Geraint Thomas will get the homecoming he deserves in Cardiff today following his epic win in the Tour de France, but he isn’t actually the first Welsh cyclist to taste victory in a Grand Tour.

Due credit should be given to the Olympic and World road race champion Nicole Cooke for being the first British rider to win the women’s version of the Giro d’Italia and the Tour de France. In fact, she won the latter race in successive years in 2006 and 2007.

She won the Giro in 2004 and, of course, went on to be crowned the greatest British road racer of all-time when she won the Olympic title in Beijing in 2008 and followed that up a few weeks later by adding the world crown as well.
Nicole’s desire to conquer the toughest of events in the world was fired when her father, Tony, took her to see the women’s two-week long tour in France some 20 years ago.
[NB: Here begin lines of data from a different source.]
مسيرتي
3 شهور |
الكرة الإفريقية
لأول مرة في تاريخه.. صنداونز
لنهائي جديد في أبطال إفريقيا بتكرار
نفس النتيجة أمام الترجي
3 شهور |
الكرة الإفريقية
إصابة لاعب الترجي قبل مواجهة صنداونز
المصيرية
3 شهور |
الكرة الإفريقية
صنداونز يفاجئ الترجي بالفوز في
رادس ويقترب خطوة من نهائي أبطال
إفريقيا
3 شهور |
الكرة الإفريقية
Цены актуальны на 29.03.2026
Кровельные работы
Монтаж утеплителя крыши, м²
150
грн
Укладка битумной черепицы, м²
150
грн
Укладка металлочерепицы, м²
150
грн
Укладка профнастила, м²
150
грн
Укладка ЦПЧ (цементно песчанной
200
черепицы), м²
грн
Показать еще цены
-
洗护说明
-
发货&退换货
She made her debut in the 2002 race, but missed out in 2003 and 2005 because of injuries.

She wasn’t the first Welsh cyclist to compete in the female equivalent of the Tour de France. Claire Greenwood competed in Tours in Germany, Italy, Spain, Norway, Japan, United States, Canada, eastern Europe and was involved in the Grande Boucle Féminine between 1984 and 1989, finishing seventh in one year.
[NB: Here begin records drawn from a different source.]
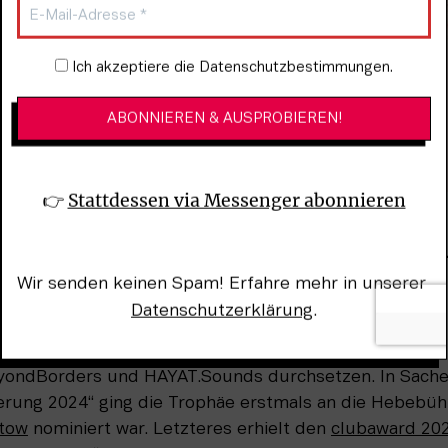
Newsletter-Anmeldung
Ich akzeptiere die Datenschutzbestimmungen.
👉 
Stattdessen via Messenger abonnieren
ward-Kategorie ist nach fünf
Wir senden keinen Spam! Erfahre mehr in unserer 
Datenschutzerklärung
.
ategorie „Beste:r Fremdveranstalter:in“ konnte sich die
yondBorders und HAYAT.Sounds durchsetzen. In Sachen
rung 2024“ ging die Trophäe erstmals an die Hebebüh
tow
 nominiert war. Letzteres erhielt den 
clubaward 20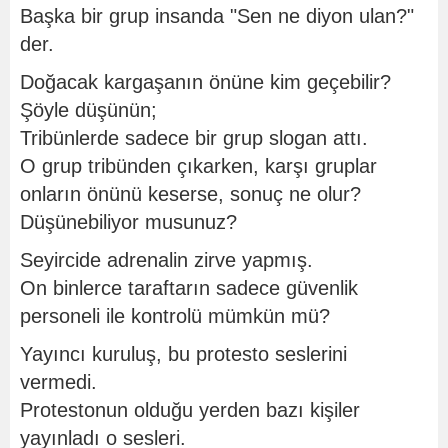
Başka bir grup insanda "Sen ne diyon ulan?"
der.
Doğacak kargaşanın önüne kim geçebilir?
Şöyle düşünün;
Tribünlerde sadece bir grup slogan attı.
O grup tribünden çıkarken, karşı gruplar
onların önünü keserse, sonuç ne olur?
Düşünebiliyor musunuz?
Seyircide adrenalin zirve yapmış.
On binlerce taraftarın sadece güvenlik
personeli ile kontrolü mümkün mü?
Yayıncı kuruluş, bu protesto seslerini
vermedi.
Protestonun olduğu yerden bazı kişiler
yayınladı o sesleri.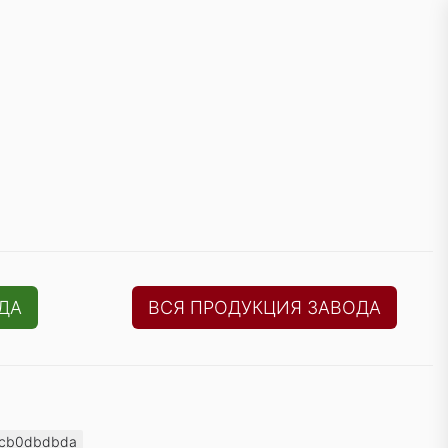
ДА
ВСЯ ПРОДУКЦИЯ ЗАВОДА
24cb0dbdbda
Nicole’s first Grand Tour triumph came in Italy in 2004, when she took part in the 10-day Giro race organised under official UCI guidelines. The event started on a Friday with a late afternoon stage and ended with a grand finish in Milan on the following Sunday.

Having won in France in 2006 and 2007, she finished third in 2008. She also had to face some fierce mountain stages comparable to those tackled by Geraint this summer. The toughest stage of this year’s men’s Tour de France was stage 12, which Geraint won, and it featured three mountains – Col de la Madaleina at 2000 metres, the Col de la Croix Fer at 2067 metres and the Alpe d’Huez at 1838 metres.
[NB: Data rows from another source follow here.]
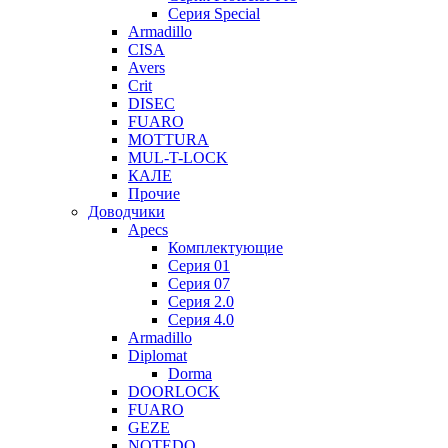
Серия Special
Armadillo
CISA
Avers
Crit
DISEC
FUARO
MOTTURA
MUL-T-LOCK
КАЛЕ
Прочие
Доводчики
Apecs
Комплектующие
Серия 01
Серия 07
Серия 2.0
Серия 4.0
Armadillo
Diplomat
Dorma
DOORLOCK
FUARO
GEZE
NOTEDO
In 2008, the last time Nicole rode, the final stage featured these three beasts – Col d’Izoard at 2360 metres, the Col du Montgenevre at 1854 metres and Sestriere at 2035 metres. She had to try to claw back more than two minutes on the final stage to retain her title, so she attacked on the Izoard, rode alone up the Montgenevre, but was caught in the closing kilometre up to Sestriere.

Her aggressive style of riding won her world wide acclaim and Tony recalls a incident that highlights her steely attitude perfectly:

In 2010 in France I was with Nicole at a one day race when a race marshal came over and said he wanted to speak to her. He explained that he had not seen her since she had won in 2007. That day he was assigned to the car following Nicole and he told her that day she rode the most exciting race he had ever witnessed. Her descent off the Tourmalet was the most daredevil, risk taking, most skilled bike riding he had ever seen. He described how that at one corner he thought she was going to die. Early on the bend she was within centimetres of the broken road edge with an unprotected drop outside her. He thought she was going too fast. At another bend he recalled how a misjudgement forced her to lose the racing line and just get more upright and apply full brakes. This time, when she hit the low stone barrier at the edge of the road, he thought she was going over. Instead she hit the low wall and skidded along with her foot sliding across the top surface of the wall. Nicole told him that her own view at the time was that she was going to go over the top and down the mountain the other side. But he added, ‘after that you just clipped your foot back in and went into the next corner flat out as if nothing had happened!’

On that final stage Nicole made up four minutes on Emma Pooley on that one descent and got within sight of the race leader, Priska Dopman. At the finish she was with Dopman and she won the Tour.

Wales will today salute Geraint Thomas, but will also remember the magnificent exploits of Nicole Cooke. They stand shoulder-to-shoulder in their golden achievements that have brought so much sporting glory to their country.